Hacker News new | ask | show | jobs
by druiid 5022 days ago
Well, I have to say... replication related issues like this are why I/we are now using a Galera backed DB cluster. No need to worry about which server is active/passive. You can technically have them all live all the time. In our case we have two live and one failover that only gets accessed by backup scripts and some maintenance tasks.

Once we got the kinks worked out it has been performing amazingly! Wonder if GitHub looked into this kind of a setup before selecting the cluster they did.

1 comments

any details on the kinks you worked out?
Sure. Maybe I should do a writeup for it on my blog at some point in the near future :).

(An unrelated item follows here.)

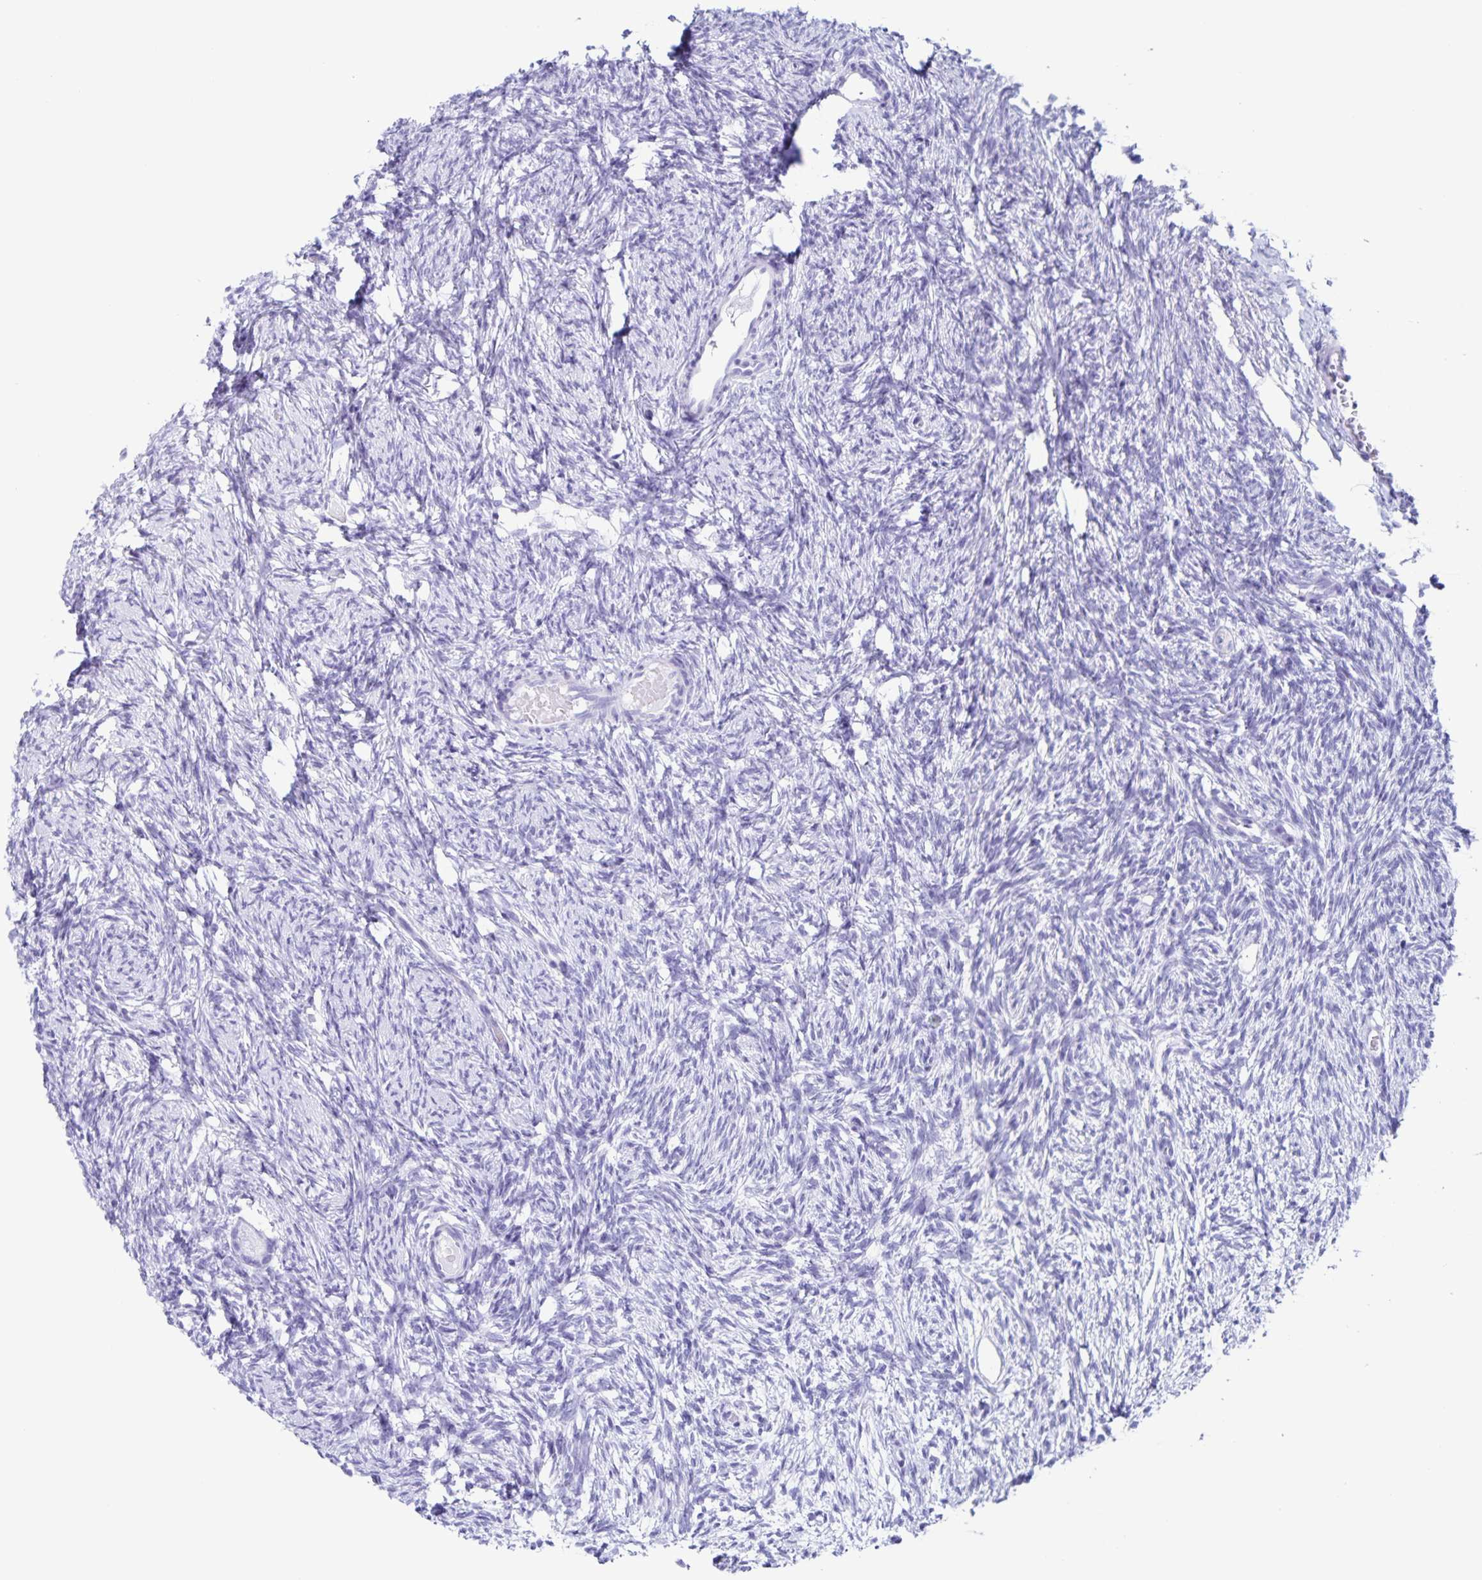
{"staining": {"intensity": "negative", "quantity": "none", "location": "none"}, "tissue": "ovary", "cell_type": "Follicle cells", "image_type": "normal", "snomed": [{"axis": "morphology", "description": "Normal tissue, NOS"}, {"axis": "topography", "description": "Ovary"}], "caption": "Immunohistochemistry micrograph of unremarkable ovary: human ovary stained with DAB (3,3'-diaminobenzidine) displays no significant protein expression in follicle cells.", "gene": "C12orf56", "patient": {"sex": "female", "age": 33}}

The two main issues we encountered both had to do with search for products/categories on our sites. The first was that Galera/WSREP doesn't support MyISAM replication (It has beta support, but I wouldn't trust it). This meant that we had to transition our fulltext data to something else. The something else in this case was Solr which has been a much better solution anyway (fulltext based search was legacy anyway so this I can kind of count as a win).

The second issue and the one that was causing random OOM crashes was partly due to a bug, partly due to the way the developer responsible for the search changes implemented things. The bug part is that galera doesn't specifically differentiate between a normal table and a temp table. When you have very very small/fast temporary tables that are created and truncated before the creation of the table is replicated across the cluster it can leave some of these tables open in memory (memory leak whoo!). We were able to fix for this and have been happy ever since.

If there's any interest I can do a larger writeup about actual implementation of the cluster, caveats and the like.

Consider this an expression of extreme interest on my part.
+1